A Universidade da Integração Internacional da Lusofonia Afro-Brasileira (Unilab) foi recomendada nesta quinta-feira, 24, pelo Ministério Público Federal (MPF), que restabeleça o processo seletivo específico para pessoas transgêneras e intersexuais.

De acordo com o MPF, o documento foi assinado pelo procurador regional dos Direitos do Cidadão na Bahia, Gabriel Pimenta Alves.

No dia 17 de julho, a seleção havia sido cancelada com base em parecer jurídico que entendeu ser desproporcional a reserva de vagas para um único grupo social, segregando os demais.

O presidente da República, Jair Bolsonaro, um dia antes do cancelamento formal, havia publicado em sua rede social, a notícia sobre o cancelamento da seleção, em razão de suposta intervenção do Ministério da Educação.

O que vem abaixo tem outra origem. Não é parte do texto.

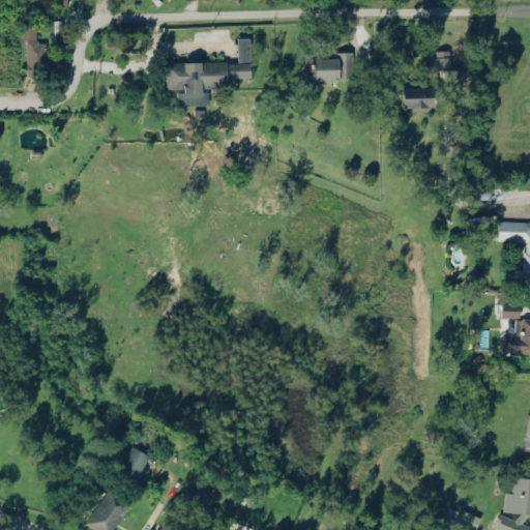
[(46,72),(46,41),(35,41),(36,24),(25,23),(25,71),(46,72)]
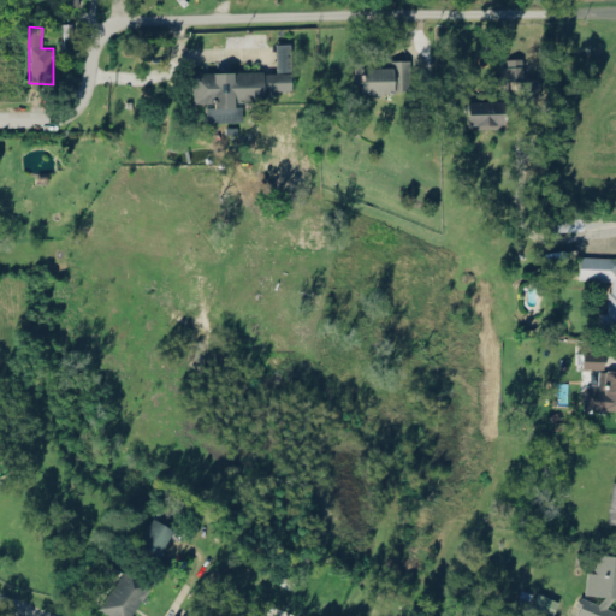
[(193,72),(193,104),(206,104),(206,122),(242,122),(242,102),(264,102),(262,90),(290,90),(290,43),(276,43),(276,71),(193,72)]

A Unilab é uma instituição pública federal, que foi criada pelo Lei 12.289/2010. Multicampi, ela tem unidades nos municípios de Redenção e Acarape, no Ceará, e em São Francisco do Conde, na Bahia. No mês de julho deste ano, a universidade havia lançado 120 vagas ociosas nos cursos de graduação presencial para o processo seletivo específico para candidatos transgêneros e intersexuais.

No documento, o MPF apontou que a autonomia universitária prevista na Constituição Federal garante às instituições de ensino superior a discricionariedade para criação de políticas afirmativas de reserva de vagas para grupos que são alvo de preconceito, marginalização ou outro tipo de barreira social, sendo indevida intervenção de outro órgão nesse tema.